## WHAT THIS TASK INVOLVES:
Return the lines below word for word, beginning with the line that contains "Bench Database" and continuing through the line that contains "The Vikings may not". Leave the pictures out.

---- DATA RECORDS

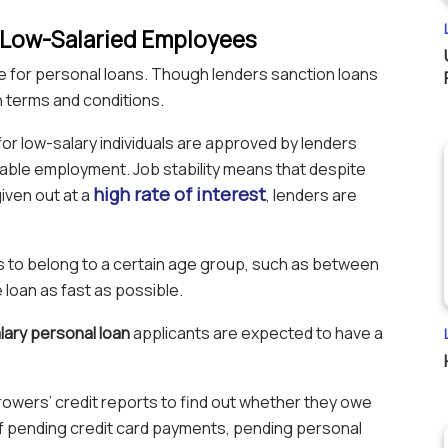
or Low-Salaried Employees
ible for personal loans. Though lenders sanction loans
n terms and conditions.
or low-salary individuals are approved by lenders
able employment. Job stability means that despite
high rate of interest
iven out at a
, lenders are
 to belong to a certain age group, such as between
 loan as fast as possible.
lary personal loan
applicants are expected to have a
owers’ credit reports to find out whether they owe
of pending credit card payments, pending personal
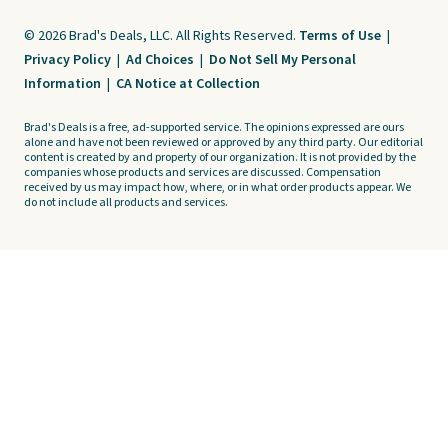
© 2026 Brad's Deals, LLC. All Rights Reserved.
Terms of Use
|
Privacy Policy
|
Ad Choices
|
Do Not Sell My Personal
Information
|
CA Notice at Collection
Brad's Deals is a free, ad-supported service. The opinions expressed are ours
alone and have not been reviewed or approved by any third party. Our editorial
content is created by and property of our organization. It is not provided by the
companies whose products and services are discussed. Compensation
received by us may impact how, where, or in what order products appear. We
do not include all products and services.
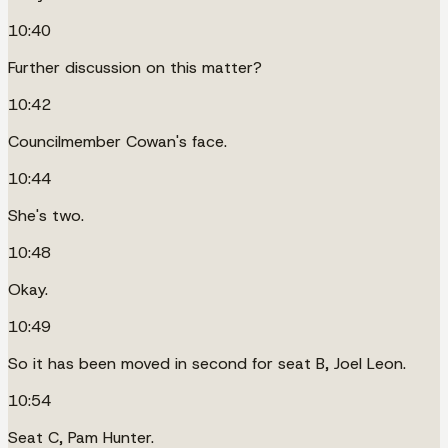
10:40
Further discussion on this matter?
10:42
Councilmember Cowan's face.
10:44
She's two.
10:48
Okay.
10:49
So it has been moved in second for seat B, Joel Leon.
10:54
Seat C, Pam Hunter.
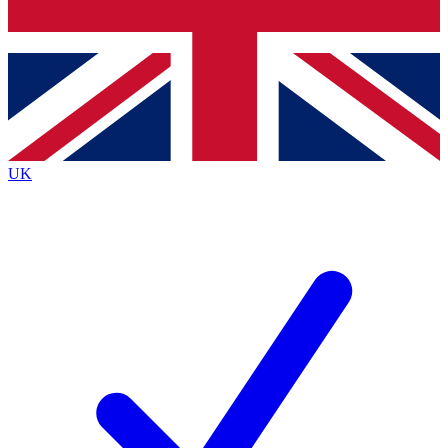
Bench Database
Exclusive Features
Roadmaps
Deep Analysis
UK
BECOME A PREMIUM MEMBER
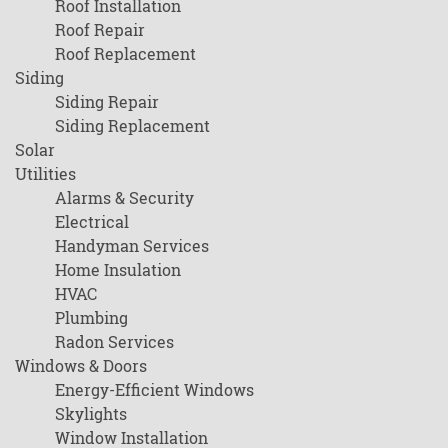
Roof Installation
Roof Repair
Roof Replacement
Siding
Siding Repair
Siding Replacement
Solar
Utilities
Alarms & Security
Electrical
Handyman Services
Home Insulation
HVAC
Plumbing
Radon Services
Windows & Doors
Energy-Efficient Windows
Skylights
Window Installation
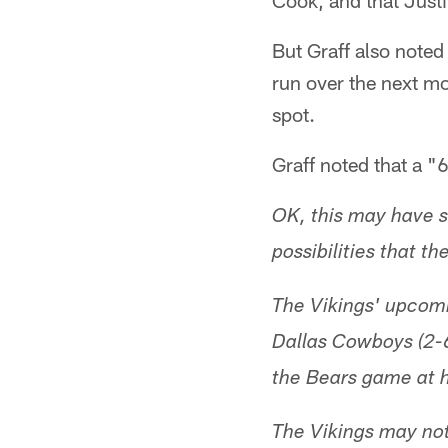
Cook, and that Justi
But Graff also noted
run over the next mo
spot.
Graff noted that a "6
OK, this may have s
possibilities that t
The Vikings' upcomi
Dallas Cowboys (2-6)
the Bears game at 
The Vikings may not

--------
---- DATA RECORDS

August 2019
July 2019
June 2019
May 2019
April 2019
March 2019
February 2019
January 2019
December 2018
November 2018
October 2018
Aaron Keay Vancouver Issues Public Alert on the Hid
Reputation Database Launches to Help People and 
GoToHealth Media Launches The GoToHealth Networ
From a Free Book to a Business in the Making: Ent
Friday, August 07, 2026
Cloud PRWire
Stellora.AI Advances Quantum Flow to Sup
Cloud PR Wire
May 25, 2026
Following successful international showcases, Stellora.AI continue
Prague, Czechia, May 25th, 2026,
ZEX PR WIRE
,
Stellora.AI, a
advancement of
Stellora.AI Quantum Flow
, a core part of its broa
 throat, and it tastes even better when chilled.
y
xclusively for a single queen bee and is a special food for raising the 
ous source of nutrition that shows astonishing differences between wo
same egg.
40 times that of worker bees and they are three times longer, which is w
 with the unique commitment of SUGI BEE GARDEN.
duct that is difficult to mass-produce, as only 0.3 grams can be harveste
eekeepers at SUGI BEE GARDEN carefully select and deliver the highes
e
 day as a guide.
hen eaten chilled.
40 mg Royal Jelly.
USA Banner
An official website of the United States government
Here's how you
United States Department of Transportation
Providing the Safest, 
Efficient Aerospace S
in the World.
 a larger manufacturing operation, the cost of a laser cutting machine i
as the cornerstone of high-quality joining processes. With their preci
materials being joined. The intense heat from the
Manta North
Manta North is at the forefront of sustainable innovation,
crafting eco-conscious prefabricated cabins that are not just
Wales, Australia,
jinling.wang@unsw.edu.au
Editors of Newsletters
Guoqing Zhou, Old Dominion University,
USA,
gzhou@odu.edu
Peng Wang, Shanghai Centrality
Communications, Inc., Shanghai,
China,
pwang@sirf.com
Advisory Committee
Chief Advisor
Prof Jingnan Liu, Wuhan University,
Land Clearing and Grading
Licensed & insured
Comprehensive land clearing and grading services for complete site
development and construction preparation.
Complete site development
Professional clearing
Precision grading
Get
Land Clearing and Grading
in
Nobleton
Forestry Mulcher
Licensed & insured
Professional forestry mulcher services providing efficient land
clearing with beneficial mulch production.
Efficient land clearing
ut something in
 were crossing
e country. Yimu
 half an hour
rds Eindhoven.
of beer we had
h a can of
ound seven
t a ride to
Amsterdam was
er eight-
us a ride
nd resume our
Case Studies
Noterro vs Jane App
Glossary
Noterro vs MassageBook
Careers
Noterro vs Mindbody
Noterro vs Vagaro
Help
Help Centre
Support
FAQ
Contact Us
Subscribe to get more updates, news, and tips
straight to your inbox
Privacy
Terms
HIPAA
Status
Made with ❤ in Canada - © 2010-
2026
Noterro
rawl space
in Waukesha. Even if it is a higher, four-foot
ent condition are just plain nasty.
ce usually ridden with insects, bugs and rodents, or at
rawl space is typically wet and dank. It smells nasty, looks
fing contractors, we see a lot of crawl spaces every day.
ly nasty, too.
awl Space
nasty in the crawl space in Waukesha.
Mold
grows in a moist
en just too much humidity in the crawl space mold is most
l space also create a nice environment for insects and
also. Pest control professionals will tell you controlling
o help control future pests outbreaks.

--------

## RESULT FOR THIS TASK:
Bench Database
Exclusive Features
Roadmaps
Deep Analysis
UK
BECOME A PREMIUM MEMBER
Roof Installation
Roof Repair
Roof Replacement
Siding
Siding Repair
Siding Replacement
Solar
Utilities
Alarms & Security
Electrical
Handyman Services
Home Insulation
HVAC
Plumbing
Radon Services
Windows & Doors
Energy-Efficient Windows
Skylights
Window Installation
Cook, and that Justi
But Graff also noted
run over the next mo
spot.
Graff noted that a "6
OK, this may have s
possibilities that t
The Vikings' upcomi
Dallas Cowboys (2-6)
the Bears game at 
The Vikings may not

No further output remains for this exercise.